In a move that may reduce burnout for providers and get needed medications, such as biosimilars, into the hands of patients faster and with less hassle, CMS has established a new policy on prior authorizations and the electronic exchange of health information.

The system sets deadlines for payers to approve or deny urgent requests for health care, requires them to provide reasons for their decisions, and incorporates the use of electronic interface applications that facilitate the communication of health records information between providers and payers.

Seema Verma, administrator of CMS, has described the “new rule” as a departure from “Stone Age” reliance on fax machines; a move that gives patients, payers, and providers ready access to patient data; and an end to “mindless nitpicking and wrangling” over patient entitlements to care.

She described the rule as “the result of numerous listening sessions with plans and providers aimed at crafting a new process that balances the need for greater efficiency and consistency in prior authorization with its important role in preventing fraud, abuse, and unnecessary expenditures.”
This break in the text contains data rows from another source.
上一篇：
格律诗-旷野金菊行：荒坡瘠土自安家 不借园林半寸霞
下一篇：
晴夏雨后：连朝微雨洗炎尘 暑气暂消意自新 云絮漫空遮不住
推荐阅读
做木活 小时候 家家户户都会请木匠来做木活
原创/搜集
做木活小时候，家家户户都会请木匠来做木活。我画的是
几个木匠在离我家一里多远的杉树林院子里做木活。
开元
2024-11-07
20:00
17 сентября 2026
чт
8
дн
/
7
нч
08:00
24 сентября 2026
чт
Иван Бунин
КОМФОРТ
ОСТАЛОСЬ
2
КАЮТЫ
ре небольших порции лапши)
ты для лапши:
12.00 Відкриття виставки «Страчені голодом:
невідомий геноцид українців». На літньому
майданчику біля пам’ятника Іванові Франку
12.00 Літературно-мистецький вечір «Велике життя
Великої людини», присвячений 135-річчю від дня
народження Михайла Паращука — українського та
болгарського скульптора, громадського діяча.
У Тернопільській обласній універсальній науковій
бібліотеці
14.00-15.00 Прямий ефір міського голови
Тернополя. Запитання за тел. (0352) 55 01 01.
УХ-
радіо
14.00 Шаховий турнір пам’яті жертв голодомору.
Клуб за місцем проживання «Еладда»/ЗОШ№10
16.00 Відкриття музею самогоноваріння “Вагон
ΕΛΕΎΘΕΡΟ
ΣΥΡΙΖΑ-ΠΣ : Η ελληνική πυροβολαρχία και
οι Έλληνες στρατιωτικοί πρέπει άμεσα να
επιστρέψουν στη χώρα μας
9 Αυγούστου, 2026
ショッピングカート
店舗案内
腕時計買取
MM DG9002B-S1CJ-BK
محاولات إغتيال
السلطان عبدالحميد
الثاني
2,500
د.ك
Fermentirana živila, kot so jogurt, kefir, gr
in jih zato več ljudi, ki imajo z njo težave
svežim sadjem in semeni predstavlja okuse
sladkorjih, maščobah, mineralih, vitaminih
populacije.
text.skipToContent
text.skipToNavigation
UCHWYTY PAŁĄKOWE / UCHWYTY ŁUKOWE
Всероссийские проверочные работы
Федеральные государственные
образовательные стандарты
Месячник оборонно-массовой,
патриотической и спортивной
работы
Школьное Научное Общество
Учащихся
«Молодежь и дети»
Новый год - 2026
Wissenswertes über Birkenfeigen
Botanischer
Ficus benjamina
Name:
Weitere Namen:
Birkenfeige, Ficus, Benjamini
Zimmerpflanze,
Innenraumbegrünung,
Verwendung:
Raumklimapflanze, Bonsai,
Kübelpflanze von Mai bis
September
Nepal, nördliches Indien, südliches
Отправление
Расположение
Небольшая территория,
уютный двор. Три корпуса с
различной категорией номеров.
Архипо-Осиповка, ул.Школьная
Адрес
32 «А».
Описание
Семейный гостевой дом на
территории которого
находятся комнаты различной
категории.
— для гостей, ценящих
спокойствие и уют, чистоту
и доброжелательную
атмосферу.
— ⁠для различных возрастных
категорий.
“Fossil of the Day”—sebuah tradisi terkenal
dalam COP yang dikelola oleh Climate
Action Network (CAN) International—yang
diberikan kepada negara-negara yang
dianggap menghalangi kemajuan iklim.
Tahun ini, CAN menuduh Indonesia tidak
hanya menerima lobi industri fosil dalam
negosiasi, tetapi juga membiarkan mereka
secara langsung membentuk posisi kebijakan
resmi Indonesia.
The new policy was developed by the Office of Burden Reduction and Health Informatics, which CMS created in June 2020 specifically to increase the efficiency of health information transfers and ease regulatory and administrative burdens faced by providers.

CMS also hopes to see a reduction in repeated requests for prior authorization and an overall reduction in health care costs.

The new CMS Interoperability and Prior Authorization rule affects Medicaid and Children’s Health Insurance Program (CHIP) managed care plans, state Medicaid and CHIP fee-for-service programs, and issuers of individual market Qualified Health Plans on the federally facilitated exchanges. These payers would have to implement software to allow the smooth flow of electronic health information about patients and assist with prior authorization.

The deadlines affecting maximum response time for prior authorization requests go into effect on January 1, 2024. For nonurgent requests, payers will have a full calendar week to respond.

“For patients, there will be no more wrangling with prior providers and locating ancient fax machines to take possession of one’s own data; for providers, there will be no more piecing together patient health histories based on incomplete, half-forgotten snippets of information pried out of the patients themselves; for payers, this is the first step towards building the important data sharing systems we need to move towards value,” Verma said.

In an American Medical Association survey last year, prior authorizations were cited as a growing burden on physicians, 91% of whom said they believe prior authorization requirements delayed patients’ access to care and 88% of whom said the burden of these requirements has increased in recent years.